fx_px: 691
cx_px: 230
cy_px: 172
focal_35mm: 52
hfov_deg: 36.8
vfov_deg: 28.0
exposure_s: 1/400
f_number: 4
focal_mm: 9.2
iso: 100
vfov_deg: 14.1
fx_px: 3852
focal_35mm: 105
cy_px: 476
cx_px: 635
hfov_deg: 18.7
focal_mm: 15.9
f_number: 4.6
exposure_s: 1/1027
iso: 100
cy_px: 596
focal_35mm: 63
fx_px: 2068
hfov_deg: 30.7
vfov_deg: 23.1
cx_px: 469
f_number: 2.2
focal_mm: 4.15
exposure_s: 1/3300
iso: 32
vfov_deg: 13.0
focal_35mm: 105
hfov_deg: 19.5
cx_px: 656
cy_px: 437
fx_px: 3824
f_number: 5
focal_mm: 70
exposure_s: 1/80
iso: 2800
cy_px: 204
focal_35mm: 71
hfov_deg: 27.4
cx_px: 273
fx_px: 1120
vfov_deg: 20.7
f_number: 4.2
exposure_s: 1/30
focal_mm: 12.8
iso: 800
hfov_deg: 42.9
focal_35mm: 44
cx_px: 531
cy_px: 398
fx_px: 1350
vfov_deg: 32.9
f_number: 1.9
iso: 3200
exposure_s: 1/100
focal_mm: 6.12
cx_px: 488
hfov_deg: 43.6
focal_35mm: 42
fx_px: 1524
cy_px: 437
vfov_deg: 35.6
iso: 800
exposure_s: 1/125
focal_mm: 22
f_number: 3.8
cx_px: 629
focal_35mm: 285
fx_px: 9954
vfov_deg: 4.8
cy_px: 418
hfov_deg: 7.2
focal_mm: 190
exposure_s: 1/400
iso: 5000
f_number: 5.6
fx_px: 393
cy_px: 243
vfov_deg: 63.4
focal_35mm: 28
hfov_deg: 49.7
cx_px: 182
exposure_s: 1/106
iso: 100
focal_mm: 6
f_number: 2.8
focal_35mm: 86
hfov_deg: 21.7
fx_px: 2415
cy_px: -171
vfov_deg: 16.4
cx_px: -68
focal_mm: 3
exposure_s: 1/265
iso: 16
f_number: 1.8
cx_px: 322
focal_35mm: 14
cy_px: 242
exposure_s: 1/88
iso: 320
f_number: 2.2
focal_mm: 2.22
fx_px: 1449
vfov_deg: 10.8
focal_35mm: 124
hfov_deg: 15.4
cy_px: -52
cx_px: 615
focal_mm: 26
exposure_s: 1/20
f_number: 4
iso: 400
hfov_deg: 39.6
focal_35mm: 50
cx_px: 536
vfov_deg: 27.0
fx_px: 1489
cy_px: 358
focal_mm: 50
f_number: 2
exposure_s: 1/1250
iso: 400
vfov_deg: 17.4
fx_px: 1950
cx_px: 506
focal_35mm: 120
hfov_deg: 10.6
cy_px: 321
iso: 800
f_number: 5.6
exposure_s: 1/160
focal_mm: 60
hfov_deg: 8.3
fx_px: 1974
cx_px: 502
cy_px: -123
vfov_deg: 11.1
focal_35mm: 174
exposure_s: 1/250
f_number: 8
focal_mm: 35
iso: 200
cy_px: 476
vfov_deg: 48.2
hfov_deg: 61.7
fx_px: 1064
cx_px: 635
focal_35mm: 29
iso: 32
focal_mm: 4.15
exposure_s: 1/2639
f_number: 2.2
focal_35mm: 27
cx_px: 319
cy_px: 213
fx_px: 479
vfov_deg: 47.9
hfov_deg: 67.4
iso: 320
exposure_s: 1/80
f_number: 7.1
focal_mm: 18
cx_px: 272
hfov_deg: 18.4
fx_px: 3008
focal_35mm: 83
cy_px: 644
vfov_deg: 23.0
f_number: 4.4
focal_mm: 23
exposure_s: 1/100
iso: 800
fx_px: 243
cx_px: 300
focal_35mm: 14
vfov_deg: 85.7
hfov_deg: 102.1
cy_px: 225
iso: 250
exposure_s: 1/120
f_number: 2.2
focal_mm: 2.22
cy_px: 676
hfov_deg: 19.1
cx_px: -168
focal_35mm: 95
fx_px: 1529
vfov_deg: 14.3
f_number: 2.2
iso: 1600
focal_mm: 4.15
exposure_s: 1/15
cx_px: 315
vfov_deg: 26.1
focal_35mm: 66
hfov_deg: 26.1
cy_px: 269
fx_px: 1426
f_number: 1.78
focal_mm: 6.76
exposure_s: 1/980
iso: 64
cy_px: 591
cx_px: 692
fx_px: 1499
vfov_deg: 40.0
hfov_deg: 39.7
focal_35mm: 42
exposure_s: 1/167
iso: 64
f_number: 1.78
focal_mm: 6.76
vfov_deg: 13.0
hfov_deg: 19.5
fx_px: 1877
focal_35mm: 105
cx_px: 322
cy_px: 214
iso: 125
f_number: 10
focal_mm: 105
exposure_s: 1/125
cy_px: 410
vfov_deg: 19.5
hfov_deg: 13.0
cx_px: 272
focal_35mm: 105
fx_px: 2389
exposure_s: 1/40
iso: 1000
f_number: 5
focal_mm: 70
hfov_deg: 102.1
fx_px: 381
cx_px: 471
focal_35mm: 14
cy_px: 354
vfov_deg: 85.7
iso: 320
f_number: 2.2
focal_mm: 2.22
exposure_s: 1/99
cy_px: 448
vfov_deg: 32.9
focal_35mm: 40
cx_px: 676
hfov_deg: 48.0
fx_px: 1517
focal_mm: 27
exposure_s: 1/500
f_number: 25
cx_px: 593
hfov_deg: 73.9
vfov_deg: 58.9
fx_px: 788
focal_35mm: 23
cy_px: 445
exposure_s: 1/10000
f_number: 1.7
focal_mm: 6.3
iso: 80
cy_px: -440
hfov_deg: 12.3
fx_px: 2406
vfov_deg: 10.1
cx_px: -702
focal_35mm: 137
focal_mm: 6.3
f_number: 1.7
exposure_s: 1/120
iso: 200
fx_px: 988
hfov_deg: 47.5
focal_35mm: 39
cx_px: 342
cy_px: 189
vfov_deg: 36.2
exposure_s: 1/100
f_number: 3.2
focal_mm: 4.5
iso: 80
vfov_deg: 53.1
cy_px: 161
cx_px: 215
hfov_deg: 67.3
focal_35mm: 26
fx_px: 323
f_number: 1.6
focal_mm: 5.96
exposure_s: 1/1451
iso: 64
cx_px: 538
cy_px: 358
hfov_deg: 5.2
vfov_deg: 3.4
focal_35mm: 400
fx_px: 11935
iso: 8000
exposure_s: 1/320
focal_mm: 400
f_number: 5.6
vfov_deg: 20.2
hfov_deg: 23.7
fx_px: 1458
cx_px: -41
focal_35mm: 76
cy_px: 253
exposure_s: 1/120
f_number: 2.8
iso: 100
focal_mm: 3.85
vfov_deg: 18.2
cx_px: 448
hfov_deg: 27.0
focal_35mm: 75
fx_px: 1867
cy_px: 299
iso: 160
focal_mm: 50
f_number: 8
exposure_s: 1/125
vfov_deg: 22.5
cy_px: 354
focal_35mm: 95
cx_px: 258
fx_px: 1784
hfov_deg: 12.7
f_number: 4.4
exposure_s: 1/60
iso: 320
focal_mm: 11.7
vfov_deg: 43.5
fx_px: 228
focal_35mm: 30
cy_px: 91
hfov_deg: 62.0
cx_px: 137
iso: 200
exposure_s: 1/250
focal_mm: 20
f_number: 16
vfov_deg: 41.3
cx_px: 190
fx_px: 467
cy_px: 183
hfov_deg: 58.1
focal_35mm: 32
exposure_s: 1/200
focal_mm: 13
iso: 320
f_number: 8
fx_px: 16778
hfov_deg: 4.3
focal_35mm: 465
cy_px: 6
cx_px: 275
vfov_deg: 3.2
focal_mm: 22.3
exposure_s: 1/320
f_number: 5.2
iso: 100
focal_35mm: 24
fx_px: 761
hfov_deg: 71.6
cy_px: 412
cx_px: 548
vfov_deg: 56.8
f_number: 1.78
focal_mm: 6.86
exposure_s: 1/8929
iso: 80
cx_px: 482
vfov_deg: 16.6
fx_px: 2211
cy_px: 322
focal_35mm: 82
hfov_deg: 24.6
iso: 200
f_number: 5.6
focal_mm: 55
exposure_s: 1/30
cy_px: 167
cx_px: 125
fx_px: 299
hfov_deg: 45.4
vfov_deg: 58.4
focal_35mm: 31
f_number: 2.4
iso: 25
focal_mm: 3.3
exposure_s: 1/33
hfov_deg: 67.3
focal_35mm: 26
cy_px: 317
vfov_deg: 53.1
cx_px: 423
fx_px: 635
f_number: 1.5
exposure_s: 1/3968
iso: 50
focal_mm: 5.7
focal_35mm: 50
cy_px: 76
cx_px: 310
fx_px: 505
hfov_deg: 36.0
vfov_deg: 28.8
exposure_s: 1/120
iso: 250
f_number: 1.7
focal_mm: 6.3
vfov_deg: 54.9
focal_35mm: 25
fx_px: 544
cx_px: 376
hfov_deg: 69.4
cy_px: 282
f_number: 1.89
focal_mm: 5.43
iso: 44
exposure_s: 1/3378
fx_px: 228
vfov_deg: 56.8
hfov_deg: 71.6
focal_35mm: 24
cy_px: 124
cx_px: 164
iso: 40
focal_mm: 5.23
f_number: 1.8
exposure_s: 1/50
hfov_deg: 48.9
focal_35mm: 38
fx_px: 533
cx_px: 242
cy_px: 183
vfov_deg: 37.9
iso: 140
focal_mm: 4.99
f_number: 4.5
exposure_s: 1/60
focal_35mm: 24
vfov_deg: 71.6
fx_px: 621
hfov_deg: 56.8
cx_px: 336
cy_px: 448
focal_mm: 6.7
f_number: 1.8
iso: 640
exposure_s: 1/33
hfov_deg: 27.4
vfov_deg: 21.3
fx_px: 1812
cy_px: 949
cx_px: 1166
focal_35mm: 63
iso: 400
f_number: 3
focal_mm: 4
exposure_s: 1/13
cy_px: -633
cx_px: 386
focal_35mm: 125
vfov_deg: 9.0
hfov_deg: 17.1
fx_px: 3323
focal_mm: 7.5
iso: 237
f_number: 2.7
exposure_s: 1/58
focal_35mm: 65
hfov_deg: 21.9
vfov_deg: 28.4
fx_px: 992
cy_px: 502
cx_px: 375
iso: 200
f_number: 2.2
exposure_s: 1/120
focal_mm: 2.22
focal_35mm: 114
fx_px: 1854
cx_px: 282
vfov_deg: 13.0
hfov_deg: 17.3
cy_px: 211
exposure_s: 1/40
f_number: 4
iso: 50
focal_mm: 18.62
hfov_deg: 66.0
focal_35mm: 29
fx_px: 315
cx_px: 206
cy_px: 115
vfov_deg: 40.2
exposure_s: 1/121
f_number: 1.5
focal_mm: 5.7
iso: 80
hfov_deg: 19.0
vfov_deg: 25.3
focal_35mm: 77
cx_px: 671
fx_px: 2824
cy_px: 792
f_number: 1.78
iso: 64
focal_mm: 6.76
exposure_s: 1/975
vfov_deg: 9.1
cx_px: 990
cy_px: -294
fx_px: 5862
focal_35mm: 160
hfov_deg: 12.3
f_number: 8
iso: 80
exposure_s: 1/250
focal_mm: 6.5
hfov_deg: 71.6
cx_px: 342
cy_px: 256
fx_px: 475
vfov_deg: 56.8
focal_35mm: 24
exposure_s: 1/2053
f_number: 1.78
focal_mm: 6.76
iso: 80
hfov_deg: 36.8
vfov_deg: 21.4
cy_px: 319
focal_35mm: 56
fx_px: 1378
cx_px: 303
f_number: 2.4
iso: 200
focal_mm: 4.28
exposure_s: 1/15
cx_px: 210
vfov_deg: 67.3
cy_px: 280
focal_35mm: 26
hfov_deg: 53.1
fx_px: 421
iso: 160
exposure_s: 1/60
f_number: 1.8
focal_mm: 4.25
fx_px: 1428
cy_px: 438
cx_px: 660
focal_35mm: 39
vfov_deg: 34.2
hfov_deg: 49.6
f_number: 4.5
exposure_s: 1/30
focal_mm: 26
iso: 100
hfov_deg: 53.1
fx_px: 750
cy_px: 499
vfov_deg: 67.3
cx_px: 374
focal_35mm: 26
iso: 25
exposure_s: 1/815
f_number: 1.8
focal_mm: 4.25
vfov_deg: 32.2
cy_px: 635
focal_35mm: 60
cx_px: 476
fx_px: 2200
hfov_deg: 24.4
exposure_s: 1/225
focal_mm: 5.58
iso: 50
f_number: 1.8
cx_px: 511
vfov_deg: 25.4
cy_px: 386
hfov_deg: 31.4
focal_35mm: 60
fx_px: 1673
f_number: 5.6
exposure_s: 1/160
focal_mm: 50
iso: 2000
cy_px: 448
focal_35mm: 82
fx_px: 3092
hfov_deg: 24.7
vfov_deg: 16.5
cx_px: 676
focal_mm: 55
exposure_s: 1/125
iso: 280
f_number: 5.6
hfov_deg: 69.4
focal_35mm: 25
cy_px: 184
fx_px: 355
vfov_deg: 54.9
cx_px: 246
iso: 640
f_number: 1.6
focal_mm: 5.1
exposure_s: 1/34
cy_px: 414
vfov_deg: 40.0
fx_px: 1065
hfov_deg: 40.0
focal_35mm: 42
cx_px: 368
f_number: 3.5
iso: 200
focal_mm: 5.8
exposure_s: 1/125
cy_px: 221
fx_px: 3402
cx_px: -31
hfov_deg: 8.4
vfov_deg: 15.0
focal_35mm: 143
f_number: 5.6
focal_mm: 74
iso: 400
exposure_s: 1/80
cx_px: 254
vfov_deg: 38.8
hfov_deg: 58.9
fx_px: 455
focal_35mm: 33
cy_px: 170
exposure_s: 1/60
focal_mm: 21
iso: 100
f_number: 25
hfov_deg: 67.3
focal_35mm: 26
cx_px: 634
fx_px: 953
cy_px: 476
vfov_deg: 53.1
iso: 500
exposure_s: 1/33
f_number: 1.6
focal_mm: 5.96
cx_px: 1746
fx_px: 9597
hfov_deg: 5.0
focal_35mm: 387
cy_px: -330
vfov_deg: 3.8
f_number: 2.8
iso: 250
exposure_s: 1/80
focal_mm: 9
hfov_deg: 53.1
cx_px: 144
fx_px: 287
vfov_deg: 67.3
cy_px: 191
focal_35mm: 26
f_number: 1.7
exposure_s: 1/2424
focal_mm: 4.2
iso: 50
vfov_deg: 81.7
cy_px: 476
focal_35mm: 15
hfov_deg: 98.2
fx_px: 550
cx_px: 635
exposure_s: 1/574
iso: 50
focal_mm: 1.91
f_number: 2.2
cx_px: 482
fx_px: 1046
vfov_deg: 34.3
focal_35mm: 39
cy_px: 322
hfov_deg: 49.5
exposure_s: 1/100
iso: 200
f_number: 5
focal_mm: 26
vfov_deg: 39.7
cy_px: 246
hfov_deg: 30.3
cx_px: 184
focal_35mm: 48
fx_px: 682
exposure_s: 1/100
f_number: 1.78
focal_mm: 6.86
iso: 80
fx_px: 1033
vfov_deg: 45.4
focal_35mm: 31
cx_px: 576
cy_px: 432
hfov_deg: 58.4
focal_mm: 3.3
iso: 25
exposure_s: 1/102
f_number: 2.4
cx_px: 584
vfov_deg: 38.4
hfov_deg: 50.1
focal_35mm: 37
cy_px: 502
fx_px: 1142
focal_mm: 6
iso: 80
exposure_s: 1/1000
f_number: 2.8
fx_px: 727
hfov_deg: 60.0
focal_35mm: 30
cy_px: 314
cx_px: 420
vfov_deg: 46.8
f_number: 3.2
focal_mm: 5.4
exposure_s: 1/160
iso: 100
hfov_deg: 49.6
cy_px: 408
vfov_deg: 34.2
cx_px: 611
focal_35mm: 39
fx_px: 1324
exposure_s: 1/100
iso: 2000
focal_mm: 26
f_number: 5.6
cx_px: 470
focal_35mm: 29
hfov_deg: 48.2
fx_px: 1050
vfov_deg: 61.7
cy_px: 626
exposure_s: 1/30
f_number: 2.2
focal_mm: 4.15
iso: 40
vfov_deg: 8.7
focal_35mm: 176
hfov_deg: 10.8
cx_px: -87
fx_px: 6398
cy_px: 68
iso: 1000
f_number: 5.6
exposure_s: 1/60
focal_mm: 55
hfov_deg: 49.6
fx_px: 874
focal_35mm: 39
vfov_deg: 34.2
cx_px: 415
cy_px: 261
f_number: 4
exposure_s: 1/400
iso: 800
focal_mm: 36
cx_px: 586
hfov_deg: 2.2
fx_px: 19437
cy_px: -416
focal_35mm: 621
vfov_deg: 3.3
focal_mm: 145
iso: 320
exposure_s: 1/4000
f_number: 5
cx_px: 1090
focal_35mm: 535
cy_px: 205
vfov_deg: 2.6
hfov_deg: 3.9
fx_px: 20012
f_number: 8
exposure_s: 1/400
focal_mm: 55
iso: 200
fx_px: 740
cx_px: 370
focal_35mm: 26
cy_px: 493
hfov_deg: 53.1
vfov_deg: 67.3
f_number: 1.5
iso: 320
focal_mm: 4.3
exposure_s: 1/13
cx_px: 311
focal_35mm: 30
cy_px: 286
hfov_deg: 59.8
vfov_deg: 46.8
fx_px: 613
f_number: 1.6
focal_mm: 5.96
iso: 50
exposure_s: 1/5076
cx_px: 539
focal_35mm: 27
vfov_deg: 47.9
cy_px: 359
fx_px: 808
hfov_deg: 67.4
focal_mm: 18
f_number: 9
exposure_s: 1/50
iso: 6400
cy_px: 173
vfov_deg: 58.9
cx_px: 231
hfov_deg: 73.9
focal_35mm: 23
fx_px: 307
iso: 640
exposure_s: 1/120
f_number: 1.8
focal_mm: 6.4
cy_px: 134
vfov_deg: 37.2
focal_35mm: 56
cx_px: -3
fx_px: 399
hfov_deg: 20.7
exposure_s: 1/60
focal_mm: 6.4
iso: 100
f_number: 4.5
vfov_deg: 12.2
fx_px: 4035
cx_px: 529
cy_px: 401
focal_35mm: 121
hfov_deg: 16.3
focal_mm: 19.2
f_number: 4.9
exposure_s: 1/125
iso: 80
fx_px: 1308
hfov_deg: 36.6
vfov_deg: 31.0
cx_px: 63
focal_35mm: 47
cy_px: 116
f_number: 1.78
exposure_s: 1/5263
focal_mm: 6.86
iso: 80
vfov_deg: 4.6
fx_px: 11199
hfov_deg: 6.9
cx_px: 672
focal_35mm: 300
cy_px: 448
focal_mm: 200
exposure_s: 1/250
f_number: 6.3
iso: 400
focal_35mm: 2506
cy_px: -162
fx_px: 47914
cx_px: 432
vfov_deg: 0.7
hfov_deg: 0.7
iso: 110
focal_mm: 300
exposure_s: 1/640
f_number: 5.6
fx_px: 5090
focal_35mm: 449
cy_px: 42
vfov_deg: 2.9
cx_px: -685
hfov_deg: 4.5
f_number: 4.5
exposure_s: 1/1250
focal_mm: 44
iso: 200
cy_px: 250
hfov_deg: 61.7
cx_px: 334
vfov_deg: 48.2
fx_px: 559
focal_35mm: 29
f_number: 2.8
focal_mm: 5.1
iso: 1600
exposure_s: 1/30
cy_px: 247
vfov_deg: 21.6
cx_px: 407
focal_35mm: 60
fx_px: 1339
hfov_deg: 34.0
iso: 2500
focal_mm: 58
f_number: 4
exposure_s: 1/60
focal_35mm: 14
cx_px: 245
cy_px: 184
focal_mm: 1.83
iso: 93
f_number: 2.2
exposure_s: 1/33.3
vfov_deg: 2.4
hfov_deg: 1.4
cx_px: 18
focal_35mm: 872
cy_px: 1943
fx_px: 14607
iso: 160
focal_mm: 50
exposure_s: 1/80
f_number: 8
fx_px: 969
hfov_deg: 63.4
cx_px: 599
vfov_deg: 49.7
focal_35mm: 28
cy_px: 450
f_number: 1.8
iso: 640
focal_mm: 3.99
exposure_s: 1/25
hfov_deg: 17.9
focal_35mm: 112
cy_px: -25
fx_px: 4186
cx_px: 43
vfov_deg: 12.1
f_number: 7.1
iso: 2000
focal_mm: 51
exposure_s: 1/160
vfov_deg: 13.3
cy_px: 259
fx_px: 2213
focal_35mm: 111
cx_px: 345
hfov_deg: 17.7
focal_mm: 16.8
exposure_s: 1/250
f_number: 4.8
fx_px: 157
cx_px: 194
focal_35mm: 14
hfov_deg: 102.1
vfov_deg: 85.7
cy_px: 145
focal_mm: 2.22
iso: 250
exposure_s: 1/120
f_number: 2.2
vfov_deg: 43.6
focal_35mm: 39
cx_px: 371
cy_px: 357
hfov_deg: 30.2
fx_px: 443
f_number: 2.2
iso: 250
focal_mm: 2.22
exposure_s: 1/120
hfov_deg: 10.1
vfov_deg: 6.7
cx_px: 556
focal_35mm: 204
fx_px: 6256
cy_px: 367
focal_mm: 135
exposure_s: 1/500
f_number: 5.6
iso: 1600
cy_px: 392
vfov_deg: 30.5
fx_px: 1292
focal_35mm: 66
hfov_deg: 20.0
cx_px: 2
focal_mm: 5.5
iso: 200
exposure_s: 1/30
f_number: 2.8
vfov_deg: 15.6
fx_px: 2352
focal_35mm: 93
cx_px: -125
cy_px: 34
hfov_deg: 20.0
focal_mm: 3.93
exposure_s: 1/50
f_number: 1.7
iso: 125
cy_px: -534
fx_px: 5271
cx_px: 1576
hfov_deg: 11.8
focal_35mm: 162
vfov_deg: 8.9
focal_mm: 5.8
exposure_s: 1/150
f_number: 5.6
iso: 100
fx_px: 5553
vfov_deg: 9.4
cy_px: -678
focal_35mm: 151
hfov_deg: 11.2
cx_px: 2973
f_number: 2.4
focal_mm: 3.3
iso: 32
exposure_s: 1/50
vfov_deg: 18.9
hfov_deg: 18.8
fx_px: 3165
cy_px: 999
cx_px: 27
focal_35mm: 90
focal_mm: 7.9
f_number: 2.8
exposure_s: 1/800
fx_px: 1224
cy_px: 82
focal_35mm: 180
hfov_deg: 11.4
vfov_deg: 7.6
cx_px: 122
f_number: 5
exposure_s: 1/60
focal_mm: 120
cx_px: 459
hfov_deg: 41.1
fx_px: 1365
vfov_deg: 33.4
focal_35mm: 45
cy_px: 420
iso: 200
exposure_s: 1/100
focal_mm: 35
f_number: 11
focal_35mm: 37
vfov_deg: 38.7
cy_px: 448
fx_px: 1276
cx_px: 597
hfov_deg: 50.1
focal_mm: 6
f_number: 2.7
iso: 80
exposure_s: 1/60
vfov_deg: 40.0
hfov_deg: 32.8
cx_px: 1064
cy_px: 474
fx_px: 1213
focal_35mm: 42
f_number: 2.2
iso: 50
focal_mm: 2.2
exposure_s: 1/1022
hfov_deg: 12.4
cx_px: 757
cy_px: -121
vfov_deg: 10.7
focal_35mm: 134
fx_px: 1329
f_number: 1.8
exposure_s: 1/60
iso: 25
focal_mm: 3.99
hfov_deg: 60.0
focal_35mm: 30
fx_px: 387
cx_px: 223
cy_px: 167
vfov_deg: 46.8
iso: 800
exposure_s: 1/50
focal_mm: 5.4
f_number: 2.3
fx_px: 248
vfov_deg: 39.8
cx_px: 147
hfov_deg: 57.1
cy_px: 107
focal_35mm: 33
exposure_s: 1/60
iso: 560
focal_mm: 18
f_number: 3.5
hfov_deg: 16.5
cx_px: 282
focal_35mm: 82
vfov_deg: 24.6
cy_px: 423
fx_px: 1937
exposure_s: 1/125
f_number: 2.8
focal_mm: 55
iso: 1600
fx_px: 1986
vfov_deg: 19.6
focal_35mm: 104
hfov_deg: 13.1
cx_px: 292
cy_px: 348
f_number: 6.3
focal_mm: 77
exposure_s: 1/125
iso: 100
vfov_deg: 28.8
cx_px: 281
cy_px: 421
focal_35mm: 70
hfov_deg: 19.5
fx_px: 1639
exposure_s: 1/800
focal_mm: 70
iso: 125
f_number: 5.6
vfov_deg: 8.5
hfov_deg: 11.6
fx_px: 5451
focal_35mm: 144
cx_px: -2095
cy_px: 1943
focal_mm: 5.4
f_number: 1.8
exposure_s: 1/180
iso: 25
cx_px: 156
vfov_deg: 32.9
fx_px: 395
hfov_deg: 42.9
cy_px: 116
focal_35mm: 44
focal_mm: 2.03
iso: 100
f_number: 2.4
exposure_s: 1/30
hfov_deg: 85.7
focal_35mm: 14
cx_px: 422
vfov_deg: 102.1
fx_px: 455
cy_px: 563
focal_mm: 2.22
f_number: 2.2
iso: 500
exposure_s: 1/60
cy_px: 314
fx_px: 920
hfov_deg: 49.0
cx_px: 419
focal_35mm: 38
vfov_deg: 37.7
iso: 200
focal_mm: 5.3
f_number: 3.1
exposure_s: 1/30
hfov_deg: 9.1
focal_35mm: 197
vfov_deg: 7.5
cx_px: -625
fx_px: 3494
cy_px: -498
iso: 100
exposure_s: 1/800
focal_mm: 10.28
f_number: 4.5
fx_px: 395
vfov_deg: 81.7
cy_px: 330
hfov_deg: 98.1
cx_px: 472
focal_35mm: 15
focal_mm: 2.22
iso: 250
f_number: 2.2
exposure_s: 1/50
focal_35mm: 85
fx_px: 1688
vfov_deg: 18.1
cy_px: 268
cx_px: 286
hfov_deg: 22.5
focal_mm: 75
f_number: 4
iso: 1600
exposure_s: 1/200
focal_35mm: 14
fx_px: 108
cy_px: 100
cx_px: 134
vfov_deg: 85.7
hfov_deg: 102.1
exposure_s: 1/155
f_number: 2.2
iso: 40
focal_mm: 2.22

· · ·

**Your objective**
I'd like an exact copy of the lines above, from the very first one through the line that contains "fx_px: 2068", with nothing else added.

**Problem solution**
fx_px: 691
cx_px: 230
cy_px: 172
focal_35mm: 52
hfov_deg: 36.8
vfov_deg: 28.0
exposure_s: 1/400
f_number: 4
focal_mm: 9.2
iso: 100
vfov_deg: 14.1
fx_px: 3852
focal_35mm: 105
cy_px: 476
cx_px: 635
hfov_deg: 18.7
focal_mm: 15.9
f_number: 4.6
exposure_s: 1/1027
iso: 100
cy_px: 596
focal_35mm: 63
fx_px: 2068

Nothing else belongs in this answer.